Supplied material:
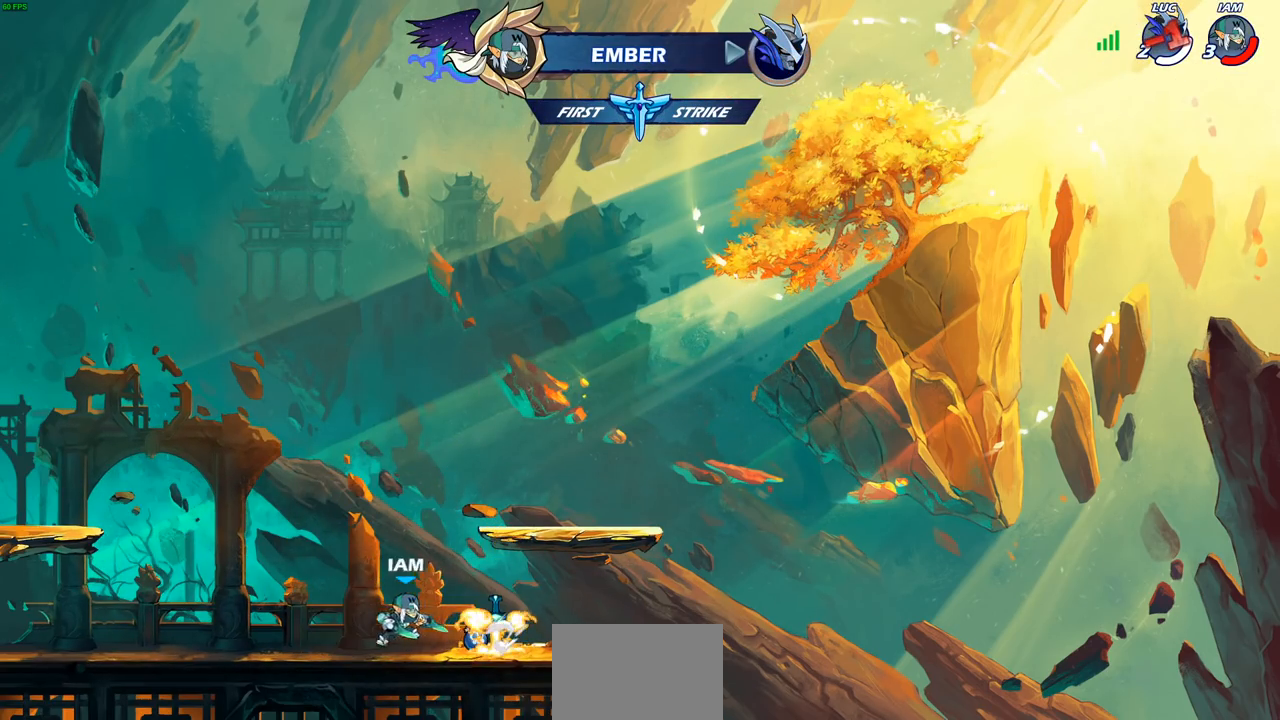
{"buttons": [], "left_stick": "center", "right_stick": "center", "events": [[83, "L1", "up"]]}
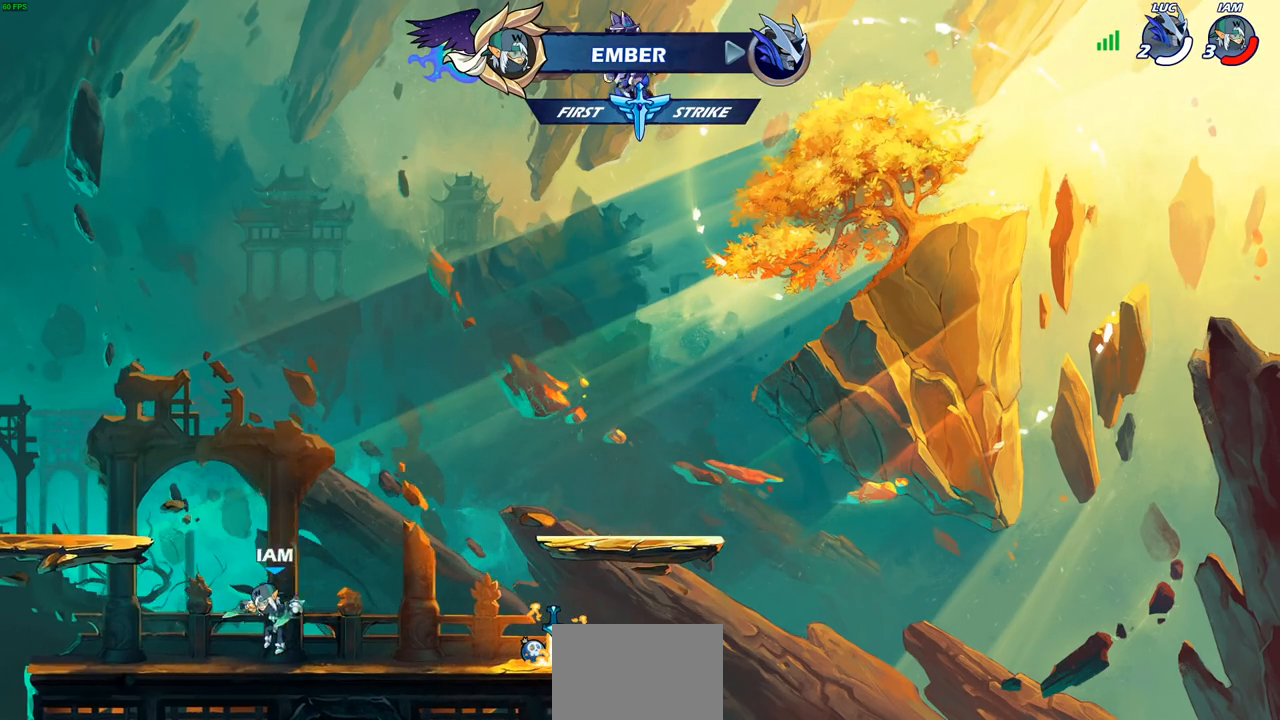
{"buttons": ["SELECT"], "left_stick": "center", "right_stick": "center", "events": [[450, "SELECT", "down"]]}
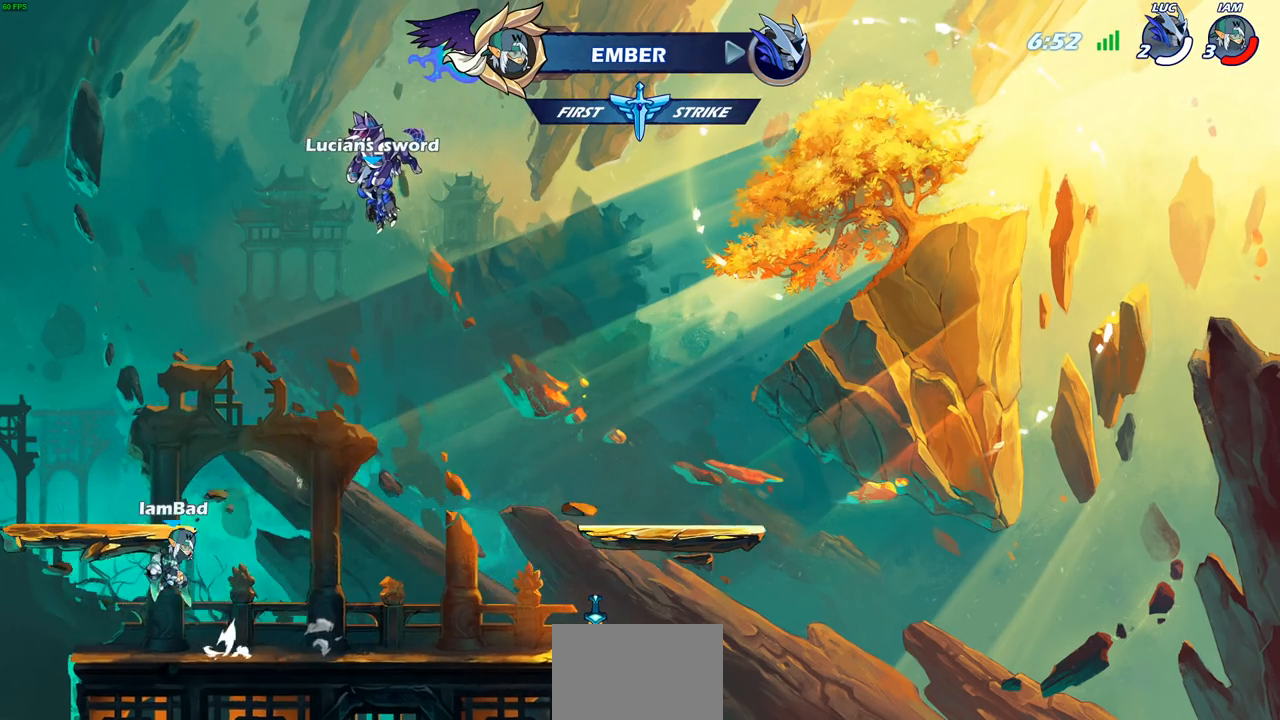
{"buttons": ["SELECT"], "left_stick": "center", "right_stick": "center", "events": []}
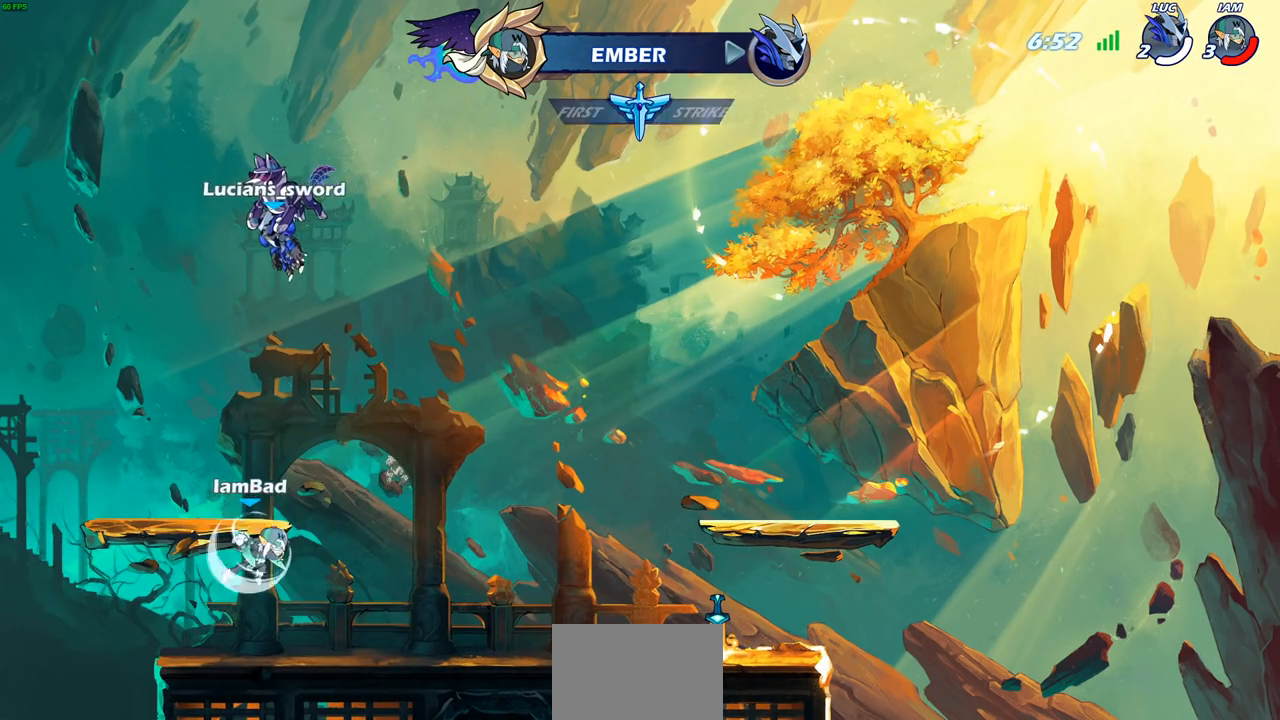
{"buttons": [], "left_stick": "center", "right_stick": "center", "events": [[50, "SELECT", "up"], [83, "R1", "down"], [167, "R1", "up"]]}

What to do:
What belongs in the answer is each line of the listing that contains the word "down".

Task result:
{"buttons": ["SELECT"], "left_stick": "center", "right_stick": "center", "events": [[450, "SELECT", "down"]]}
{"buttons": [], "left_stick": "center", "right_stick": "center", "events": [[50, "SELECT", "up"], [83, "R1", "down"], [167, "R1", "up"]]}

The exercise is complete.